I find it surprising that companies are still moving applications to Amazon Web Services. I was reading a blog earlier today from a company that was telling it’s customers that it will be completing it’s move to AWS in February 2017 and then bragging about it. What I took away from that blog is that this company has literally been throwing my money down the drain. Part of my subscription money has been paying for this company to host their application on their own equipment ultimately costing me a premium in downtime, additional maintenance, equipment fees and resources. If I was this company this is not something I would be proud to be announcing to my clients. What is worse then the late transition to the public cloud is the fact that they did not even do enough research on what public cloud service they should be using.
This type of ignorance is just an example of people following the crowd or having an engineering team that is scared to learn something new. Don’t blindly follow the crowd, do your research. It reminds me of ten years ago when companies decided that instead of allowing someone to host their email service they would spend thousands or millions of dollars to create their own email service in house, some of them going as far as creating their own email programs. I am a big believer in deploying the correct technologies to deliver immediate and future competitive advantages. Amazon Web Services is a juggernaut in the public cloud space and has it’s place as a player for infrastructure as a service (IAAS) proving to be a vital piece of a multi-cloud strategy, but if you are building or moving a web application to the public cloud this is not the place you want to be.

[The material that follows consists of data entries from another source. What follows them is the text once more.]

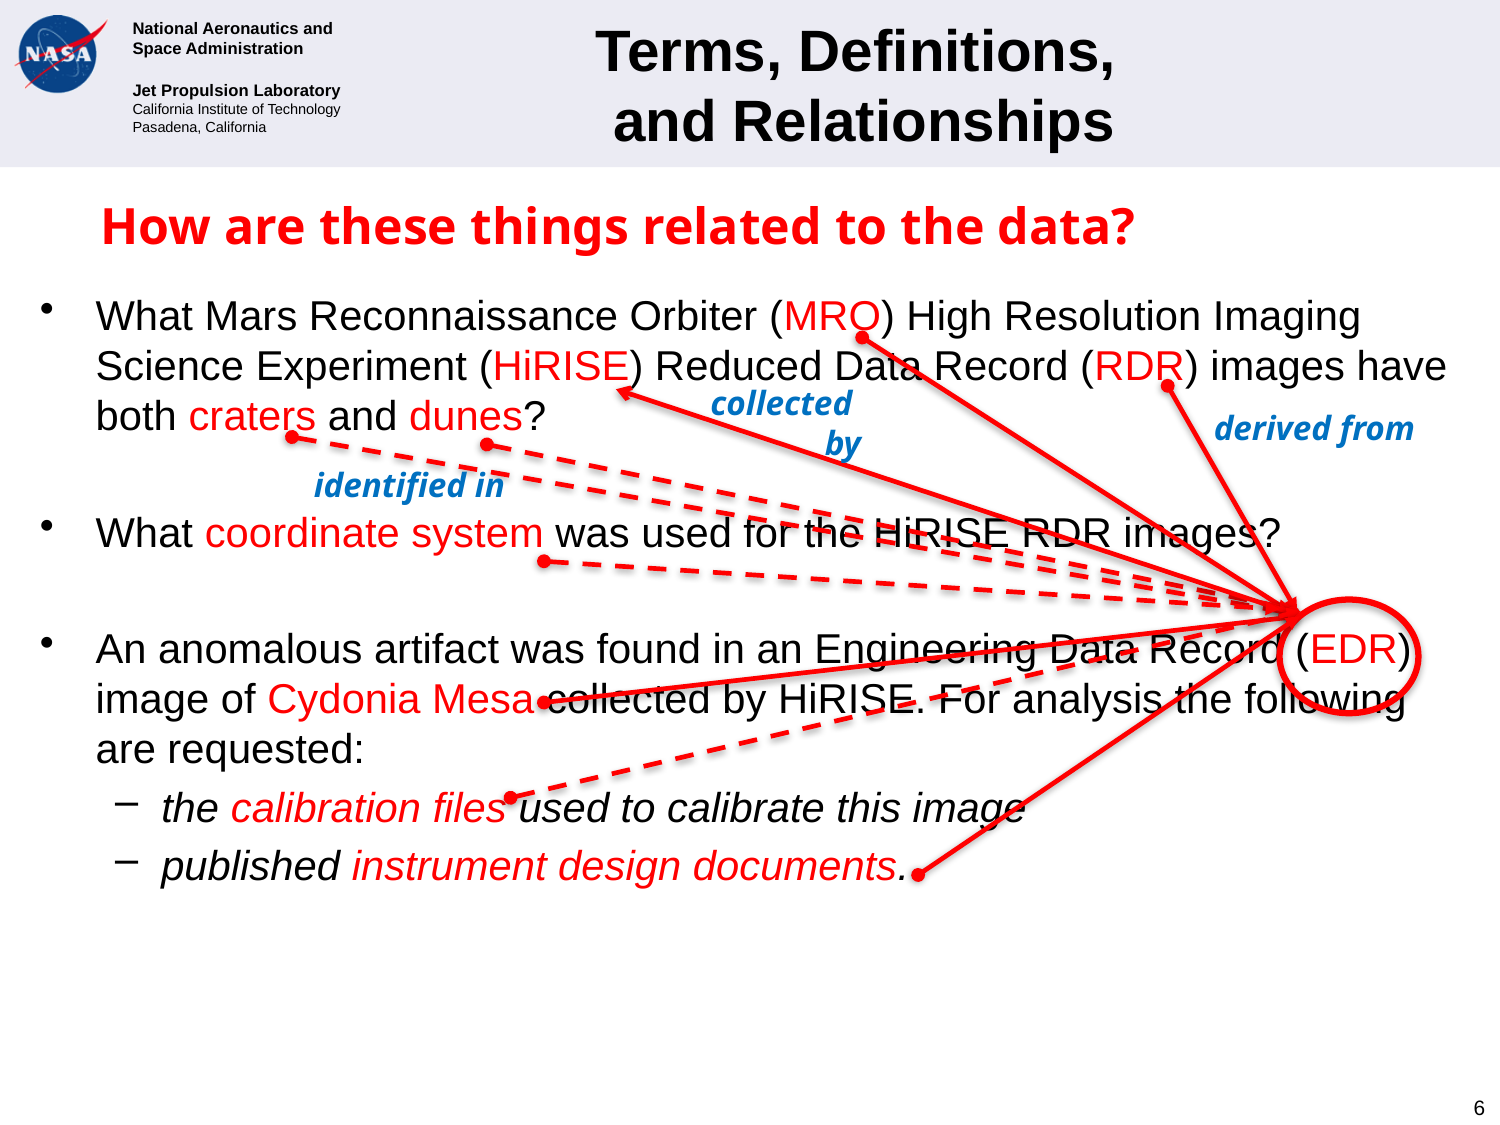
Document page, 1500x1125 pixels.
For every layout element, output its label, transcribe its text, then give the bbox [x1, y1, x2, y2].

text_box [917, 615, 1301, 876]
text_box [543, 560, 1280, 610]
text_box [1167, 385, 1298, 391]
title Terms, Definitions, and Relationships [354, 0, 1358, 166]
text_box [510, 610, 912, 799]
text_box [1305, 598, 1420, 714]
slide_number 6 [1187, 1087, 1500, 1125]
text_box derived from [1305, 399, 1438, 455]
text_box collected by [637, 374, 856, 387]
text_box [615, 389, 1294, 609]
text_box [1282, 610, 1301, 615]
list What Mars Reconnaissance Orbiter (MRO) High Resolution Imaging Science Experiment (HiRISE) Reduced Data Record (RDR) images have both craters and dunes? What coordinate system was used for the HiRISE RDR images? An anomalous artifact was found in an Engineering Data Record (EDR) image of Cydonia Mesa collected by HiRISE. For analysis the following are requested: the calibration files used to calibrate this image published instrument design documents. [24, 281, 1463, 1025]
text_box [291, 436, 610, 614]
picture [14, 15, 112, 98]
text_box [861, 337, 1301, 388]
text_box How are these things related to the data? [85, 186, 1293, 262]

The Google Cloud Platform has three distinct advantages for the enterprise that translate to technological competitive advantages unmatched by any other public cloud in the industry for web and mobile applications. These advantages ultimately put more money in your pocket by allocating correct resources for your applications on-demand and freeing human capital to focus on furthering the product.
The first and most obvious of these advantages is Google’s Security, using the hardened platforms that Google has tested globally for over 20 years provides an immediate advantage to your own applications. Do you remember reading about the time that Google had a major security event that affected their public cloud platform? No, you don’t because Google has over 500 security engineers with a sole focus to keep Google out of the news. From physical security to networking and software Google is the best suited company to protect your data from both internal and external threats. One challenge that has always been a risk for us has been the threat of rogue countries or organizations physically taking over a datacenter. This risk was turned into an advantage for us when after talking with a security expert at Google they informed us that their systems can completely transfer and delete an entire location within minutes. This means that if our data gets physically put at risk by an external force, we know that it will be safe guarded.